Utilize este identificador para citar ou criar um atalho para este documento: http://hdl.handle.net/10923/4640
Tipo: doctoralThesis
Título: A proteína de ligação do vírus sincicial respiratório inibe citocinas inflamatórias da resposta imune em um modelo de sepse induzido por lipopolissacarídeos
Autor(es): Brum, Charles de Ornelas
Orientador: Pitrez, Paulo Márcio Condessa
Editora: Pontifícia Universidade Católica do Rio Grande do Sul
Programa: Programa de Pós-Graduação em Pediatria e Saúde da Criança
Data de Publicação: 2012
Palavras-chave: MEDICINA
PEDIATRIA
CITOCINAS
PROTEÍNAS DE LIGAÇÃO A GTP
POLISSACARÍDEOS
SEPSE
Resumo: Sepse é uma desordem inflamatória sistêmica e sua progressão para o choque séptico caracteriza um sério problema clínico, apresentando altas taxas de mortalidade. Apesar dos significativos avanços no tratamento intensivo, os mesmos não são capazes de reverter a resposta inflamatória sistêmica, assim como suas conseqüências. A sepse por bactérias gramnegativas é desencadeada pela exposição a um componente da membrana destas bactérias, conhecido como lipopolissacarídeo (LPS), o que leva a uma super produção de citocinas inflamatórias no hospedeiro, incluindo o fator de necrose tumoral (TNF-α), a interleucina-1 (IL-1) e a interleucina-6 (IL-6), por sua vez provindas de células do sistema imune, como os monócitos. Estudos recentes demonstraram que, de forma similar ao LPS, o vírus sincicial respiratório (RSV) – principal causa de infecção respiratória baixa em crianças e recém natos - utiliza o receptor toll-like 4 (TLR4) para sinalização celular.
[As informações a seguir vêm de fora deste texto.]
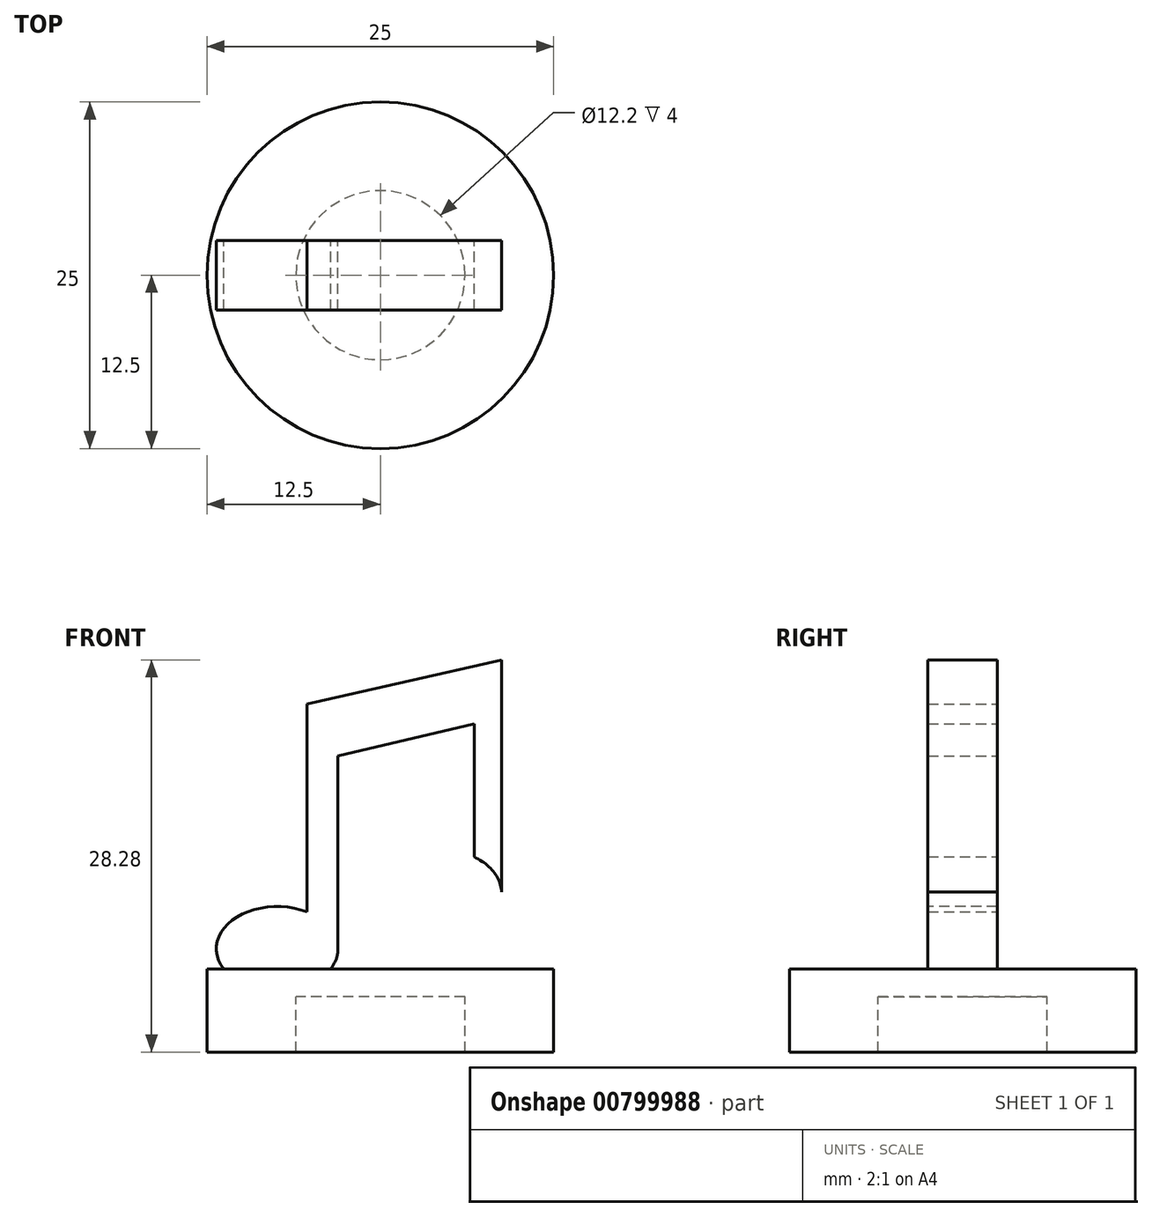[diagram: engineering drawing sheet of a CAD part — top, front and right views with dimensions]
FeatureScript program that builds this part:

Estudos demonstraram que a glicoproteína de ligação do vírus sincicial respiratório (RSV G) age como imunomoduladora na produção de citocinas e quimiocinas por monócitos, inibindo a resposta inflamatória estimulada por LPS. Neste artigo, nós utilizamos monócitos monócitos murinos de diferentes camundongos knockout para demonstrar que RSV G pode inibir a produção de citocinas na resposta imune contra lipopolissacarídeos em um modelo de sepse. Demonstra-se também a modulação das citocinas IL-1β, IL-6, IL-10 e TNF-α por RSV G em monócitos estimulados por LPS. O artigo ainda considera de forma destacada o efeito de subunidades (peptídeos) de RSV G, bem como destaca perspectivas para o futuro uso clínico de glicoproteínas na modulação da resposta inflamatória mediada por LPS.
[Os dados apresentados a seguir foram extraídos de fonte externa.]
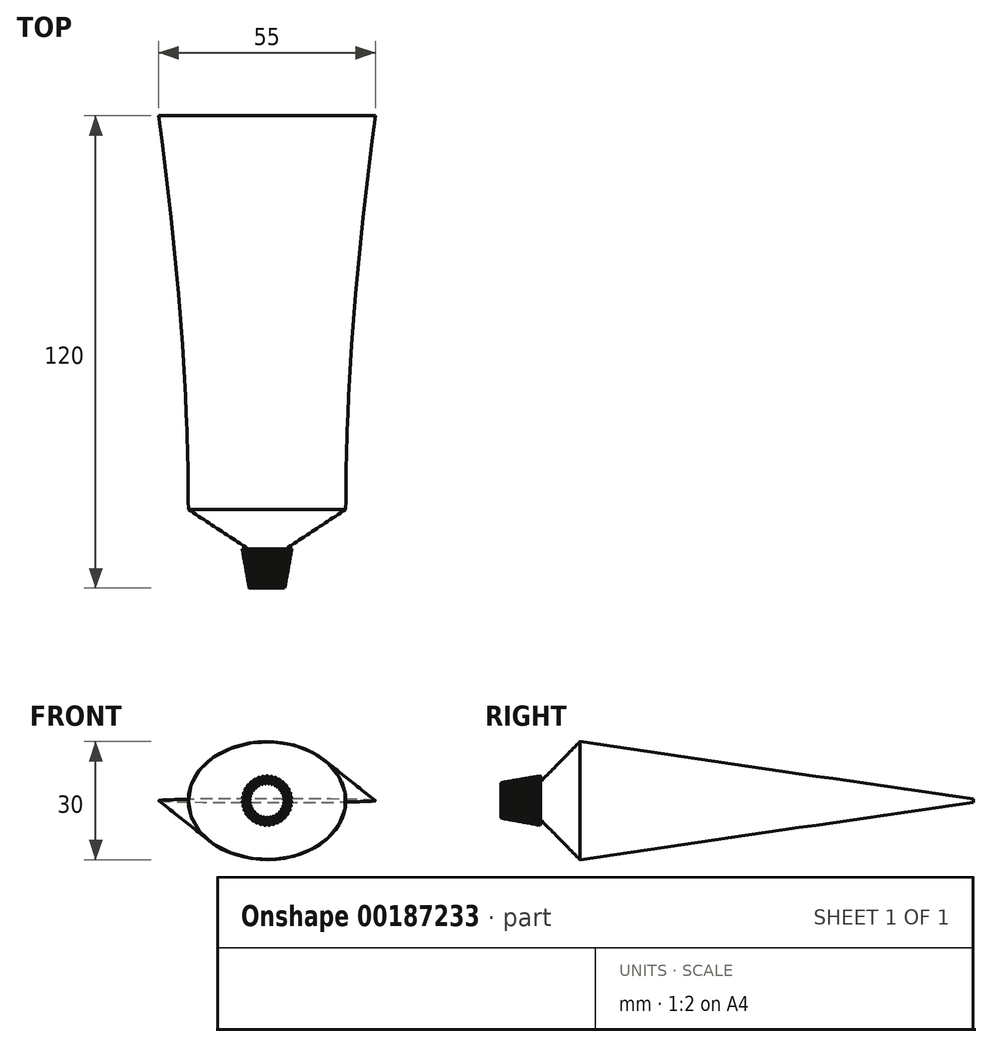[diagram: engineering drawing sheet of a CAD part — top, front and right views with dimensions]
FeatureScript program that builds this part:
annotation { "Feature Type Name" : "Feature", "Feature Type Description" : "" }
export const myFeature = defineFeature(function(context is Context, id is Id, definition is map)
    precondition{}
    {
        {
            var Q0;
            Q0=qCreatedBy(makeId("Front.planeOp"),FACE);
            cPlane(context, id + "F0", {"entities" : qUnion([Q0]), "cplaneType" : CPlaneType.OFFSET, "offset" : 100 * mm, "oppositeDirection" : true, "width" : 150 * mm, "height" : 150 * mm});
        }
        {
            var Q0;
            Q0=qCreatedBy(makeId("Front.planeOp"),FACE);
            var sketch = newSketch(context, id + "F1", { "sketchPlane" : qUnion([Q0])});
            skEllipse(sketch, "E0", {"center": v(0, 0) * mm, "majorRadius": 20 * mm, "minorRadius": 15 * mm, "majorAxis": v(-1, 0)});
            skSolve(sketch);
        }
        {
            var Q0;
            Q0=qCreatedBy(id+"F0.planeOp",FACE);
            var sketch = newSketch(context, id + "F2", { "sketchPlane" : qUnion([Q0])});
            skEllipse(sketch, "E1", {"center": v(0, 0) * mm, "majorRadius": 27.5 * mm, "minorRadius": 0.5 * mm, "majorAxis": v(-1, 0)});
            skSolve(sketch);
        }
        {
            var Q0;
            Q0 = qSketchRegion(id + "F1", true);
            var Q1;
            Q1 = qSketchRegion(id + "F2", true);
            loft(context, id + "F3", {"sheetProfilesArray" : [{ "sheetProfileEntities" : qUnion([Q0]) }, { "sheetProfileEntities" : qUnion([Q1]) }]});
        }
        {
            var Q0;
            Q0=makeQuery(id+"F1.imprint","IMPRINT",FACE,{"disambiguationData":[TD([[makeQuery(id+"F1.imprint","IMPRINT",EDGE,{"derivedFrom":sQuery(id+"F1.wireOp",EDGE,"E0")}),1.0]])]});
            cPlane(context, id + "F4", {"entities" : qUnion([Q0]), "cplaneType" : CPlaneType.OFFSET, "offset" : 10 * mm, "width" : 150 * mm, "height" : 150 * mm});
        }
        {
            var Q0;
            Q0=qCreatedBy(id+"F4.planeOp",FACE);
            var sketch = newSketch(context, id + "F5", { "sketchPlane" : qUnion([Q0])});
            skCircle(sketch, "E2", {"center": v(0, 0) * mm, "radius": 4.84 * mm});
            skSolve(sketch);
        }
        {
            var Q0;
            Q0=makeQuery(id+"F1.imprint","IMPRINT",FACE,{"disambiguationData":[TD([[makeQuery(id+"F1.imprint","IMPRINT",EDGE,{"derivedFrom":sQuery(id+"F1.wireOp",EDGE,"E0")}),1.0]])]});
            var Q1;
            Q1 = qSketchRegion(id + "F5", true);
            loft(context, id + "F6", {"sheetProfilesArray" : [{ "sheetProfileEntities" : qUnion([Q0]) }, { "sheetProfileEntities" : qUnion([Q1]) }]});
        }
        {
            var Q0;
            Q0=qCreatedBy(id+"F4.planeOp",FACE);
            var sketch = newSketch(context, id + "F7", { "sketchPlane" : qUnion([Q0])});
            skCircle(sketch, "E3", {"center": v(0, 0) * mm, "radius": 6 * mm});
            skSolve(sketch);
        }
        {
            var Q0;
            Q0 = qSketchRegion(id + "F7", true);
            extrude(context, id + "F8", {"entities" : qUnion([Q0]), "operationType" : NewBodyOperationType.ADD, "depth" : 10 * mm, "hasDraft" : true, "draftAngle" : 10 * degree, "draftPullDirection" : true});
        }
        {
            var Q0;
            Q0=qCreatedBy(id+"F4.planeOp",FACE);
            var sketch = newSketch(context, id + "F9", { "sketchPlane" : qUnion([Q0])});
            skCircle(sketch, "E4", {"center": v(0, 6) * mm, "radius": 0.3 * mm});
            skCircle(sketch, "E5.1.0", {"center": v(-1.07, 5.9) * mm, "radius": 0.3 * mm});
            skCircle(sketch, "E5.2.0", {"center": v(-2.1, 5.62) * mm, "radius": 0.3 * mm});
            skCircle(sketch, "E5.3.0", {"center": v(-3.08, 5.15) * mm, "radius": 0.3 * mm});
            skCircle(sketch, "E5.4.0", {"center": v(-3.95, 4.52) * mm, "radius": 0.3 * mm});
            skCircle(sketch, "E5.5.0", {"center": v(-4.7, 3.74) * mm, "radius": 0.3 * mm});
            skCircle(sketch, "E5.6.0", {"center": v(-5.28, 2.84) * mm, "radius": 0.3 * mm});
            skCircle(sketch, "E5.7.0", {"center": v(-5.7, 1.85) * mm, "radius": 0.3 * mm});
            skCircle(sketch, "E5.8.0", {"center": v(-5.95, 0.8) * mm, "radius": 0.3 * mm});
            skCircle(sketch, "E5.9.0", {"center": v(-6, -0.27) * mm, "radius": 0.3 * mm});
            skCircle(sketch, "E5.10.0", {"center": v(-5.85, -1.34) * mm, "radius": 0.3 * mm});
            skCircle(sketch, "E5.11.0", {"center": v(-5.52, -2.36) * mm, "radius": 0.3 * mm});
            skCircle(sketch, "E5.12.0", {"center": v(-5, -3.3) * mm, "radius": 0.3 * mm});
            skCircle(sketch, "E5.13.0", {"center": v(-4.34, -4.15) * mm, "radius": 0.3 * mm});
            skCircle(sketch, "E5.14.0", {"center": v(-3.53, -4.85) * mm, "radius": 0.3 * mm});
            skCircle(sketch, "E5.15.0", {"center": v(-2.6, -5.4) * mm, "radius": 0.3 * mm});
            skCircle(sketch, "E5.16.0", {"center": v(-1.6, -5.78) * mm, "radius": 0.3 * mm});
            skCircle(sketch, "E5.17.0", {"center": v(-0.54, -5.98) * mm, "radius": 0.3 * mm});
            skCircle(sketch, "E5.18.0", {"center": v(0.54, -5.98) * mm, "radius": 0.3 * mm});
            skCircle(sketch, "E5.19.0", {"center": v(1.6, -5.78) * mm, "radius": 0.3 * mm});
            skCircle(sketch, "E5.20.0", {"center": v(2.6, -5.4) * mm, "radius": 0.3 * mm});
            skCircle(sketch, "E5.21.0", {"center": v(3.53, -4.85) * mm, "radius": 0.3 * mm});
            skCircle(sketch, "E5.22.0", {"center": v(4.34, -4.15) * mm, "radius": 0.3 * mm});
            skCircle(sketch, "E5.23.0", {"center": v(5, -3.3) * mm, "radius": 0.3 * mm});
            skCircle(sketch, "E5.24.0", {"center": v(5.52, -2.36) * mm, "radius": 0.3 * mm});
            skCircle(sketch, "E5.25.0", {"center": v(5.85, -1.34) * mm, "radius": 0.3 * mm});
            skCircle(sketch, "E5.26.0", {"center": v(6, -0.27) * mm, "radius": 0.3 * mm});
            skCircle(sketch, "E5.27.0", {"center": v(5.95, 0.8) * mm, "radius": 0.3 * mm});
            skCircle(sketch, "E5.28.0", {"center": v(5.7, 1.85) * mm, "radius": 0.3 * mm});
            skCircle(sketch, "E5.29.0", {"center": v(5.28, 2.84) * mm, "radius": 0.3 * mm});
            skCircle(sketch, "E5.30.0", {"center": v(4.7, 3.74) * mm, "radius": 0.3 * mm});
            skCircle(sketch, "E5.31.0", {"center": v(3.95, 4.52) * mm, "radius": 0.3 * mm});
            skCircle(sketch, "E5.32.0", {"center": v(3.08, 5.15) * mm, "radius": 0.3 * mm});
            skCircle(sketch, "E5.33.0", {"center": v(2.1, 5.62) * mm, "radius": 0.3 * mm});
            skCircle(sketch, "E5.34.0", {"center": v(1.07, 5.9) * mm, "radius": 0.3 * mm});
            skPoint(sketch, "E5.center", {"position": v(0, 0) * mm});
            skCircle(sketch, "E6", {"center": v(0, 0) * mm, "radius": 6 * mm});
            skSolve(sketch);
        }
        {
            var Q0;
            Q0=makeQuery(id+"F8.opExtrude","CAP_FACE",FACE,{"disambiguationData":[OSD([sQuery(id+"F7.wireOp",EDGE,"E3")])],"isStart":false});
            var sketch = newSketch(context, id + "F10", { "sketchPlane" : qUnion([Q0])});
            skCircle(sketch, "E7", {"center": v(0, 4.26) * mm, "radius": 0.3 * mm});
            skCircle(sketch, "E8.1.0", {"center": v(-0.76, 4.2) * mm, "radius": 0.3 * mm});
            skCircle(sketch, "E8.2.0", {"center": v(-1.48, 4) * mm, "radius": 0.3 * mm});
            skCircle(sketch, "E8.3.0", {"center": v(-2.16, 3.67) * mm, "radius": 0.3 * mm});
            skCircle(sketch, "E8.4.0", {"center": v(-2.77, 3.23) * mm, "radius": 0.3 * mm});
            skCircle(sketch, "E8.5.0", {"center": v(-3.3, 2.68) * mm, "radius": 0.3 * mm});
            skCircle(sketch, "E8.6.0", {"center": v(-3.7, 2.05) * mm, "radius": 0.3 * mm});
            skCircle(sketch, "E8.7.0", {"center": v(-4, 1.36) * mm, "radius": 0.3 * mm});
            skCircle(sketch, "E8.8.0", {"center": v(-4.17, 0.63) * mm, "radius": 0.3 * mm});
            skCircle(sketch, "E8.9.0", {"center": v(-4.2, -0.13) * mm, "radius": 0.3 * mm});
            skCircle(sketch, "E8.10.0", {"center": v(-4.1, -0.87) * mm, "radius": 0.3 * mm});
            skCircle(sketch, "E8.11.0", {"center": v(-3.87, -1.59) * mm, "radius": 0.3 * mm});
            skCircle(sketch, "E8.12.0", {"center": v(-3.51, -2.25) * mm, "radius": 0.3 * mm});
            skCircle(sketch, "E8.13.0", {"center": v(-3.04, -2.84) * mm, "radius": 0.3 * mm});
            skCircle(sketch, "E8.14.0", {"center": v(-2.48, -3.33) * mm, "radius": 0.3 * mm});
            skCircle(sketch, "E8.15.0", {"center": v(-1.83, -3.72) * mm, "radius": 0.3 * mm});
            skCircle(sketch, "E8.16.0", {"center": v(-1.12, -3.99) * mm, "radius": 0.3 * mm});
            skCircle(sketch, "E8.17.0", {"center": v(-0.38, -4.12) * mm, "radius": 0.3 * mm});
            skCircle(sketch, "E8.18.0", {"center": v(0.37, -4.12) * mm, "radius": 0.3 * mm});
            skCircle(sketch, "E8.19.0", {"center": v(1.1, -3.99) * mm, "radius": 0.3 * mm});
            skCircle(sketch, "E8.20.0", {"center": v(1.81, -3.72) * mm, "radius": 0.3 * mm});
            skCircle(sketch, "E8.21.0", {"center": v(2.46, -3.33) * mm, "radius": 0.3 * mm});
            skCircle(sketch, "E8.22.0", {"center": v(3.03, -2.84) * mm, "radius": 0.3 * mm});
            skCircle(sketch, "E8.23.0", {"center": v(3.5, -2.25) * mm, "radius": 0.3 * mm});
            skCircle(sketch, "E8.24.0", {"center": v(3.85, -1.59) * mm, "radius": 0.3 * mm});
            skCircle(sketch, "E8.25.0", {"center": v(4.09, -0.87) * mm, "radius": 0.3 * mm});
            skCircle(sketch, "E8.26.0", {"center": v(4.19, -0.13) * mm, "radius": 0.3 * mm});
            skCircle(sketch, "E8.27.0", {"center": v(4.15, 0.63) * mm, "radius": 0.3 * mm});
            skCircle(sketch, "E8.28.0", {"center": v(3.99, 1.36) * mm, "radius": 0.3 * mm});
            skCircle(sketch, "E8.29.0", {"center": v(3.7, 2.05) * mm, "radius": 0.3 * mm});
            skCircle(sketch, "E8.30.0", {"center": v(3.28, 2.68) * mm, "radius": 0.3 * mm});
            skCircle(sketch, "E8.31.0", {"center": v(2.76, 3.23) * mm, "radius": 0.3 * mm});
            skCircle(sketch, "E8.32.0", {"center": v(2.15, 3.67) * mm, "radius": 0.3 * mm});
            skCircle(sketch, "E8.33.0", {"center": v(1.47, 4) * mm, "radius": 0.3 * mm});
            skCircle(sketch, "E8.34.0", {"center": v(0.74, 4.2) * mm, "radius": 0.3 * mm});
            skPoint(sketch, "E8.center", {"position": v(0, 0.06) * mm});
            skCircle(sketch, "E9", {"center": v(0, 0) * mm, "radius": 4.26 * mm});
            skSolve(sketch);
        }
        {
            var Q1;
            Q1 = qSketchRegion(id + "F9", true);
            var Q2;
            Q2 = qSketchRegion(id + "F10", true);
            loft(context, id + "F11", {"operationType" : NewBodyOperationType.ADD, "sheetProfilesArray" : [{ "sheetProfileEntities" : qUnion([Q1]) }, { "sheetProfileEntities" : qUnion([Q2]) }]});
        }
    });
Sepsis is a systemic inflammatory disorder, and its progression to septic shock is a serious clinical problem associated with a high mortality rate. Despite significant advances in critical care, treatments do not reverse the systemic inflammatory response and its consequences. Gram-negative sepsis is initiated by exposure to a component of gram-negative bacterial membrane, lipopolysaccharide (LPS), and induces overproduction of host inflammatory cytokines, including tumor necrosis factor (TNF- α), interleukin-1 (IL-1) and interleukin-6 (IL-6) from immunocytes such as monocytes. Recent studies have shown that similar to LPS, the Respiratory syncytial virus - leading cause of severe lower respiratory tract infections in infants and young children – requires the toll-like receptor 4 (TLR4) for signaling. Studies have shown that the respiratory syncytial virus attachment glycoprotein (RSV G) modulates cytokine and chemokine production in monocytes, inhibiting the inflammatory response elicited by LPS stimulation. In this report, we use murine monocytes from different knockout mice to show that RSV G can inhibit the release of cytokines in the immune response against lipoplysaccharide induced sepsis. We demonstrate the modulation of IL-1β, IL-6, IL-10 and TNF-α by RSV G in monocytes LPS stimulated. Importantly, we also considered the effect of RSV G subunits (peptides) and future directions for the clinical use of the glycoprotein on LPS-mediated inflammation.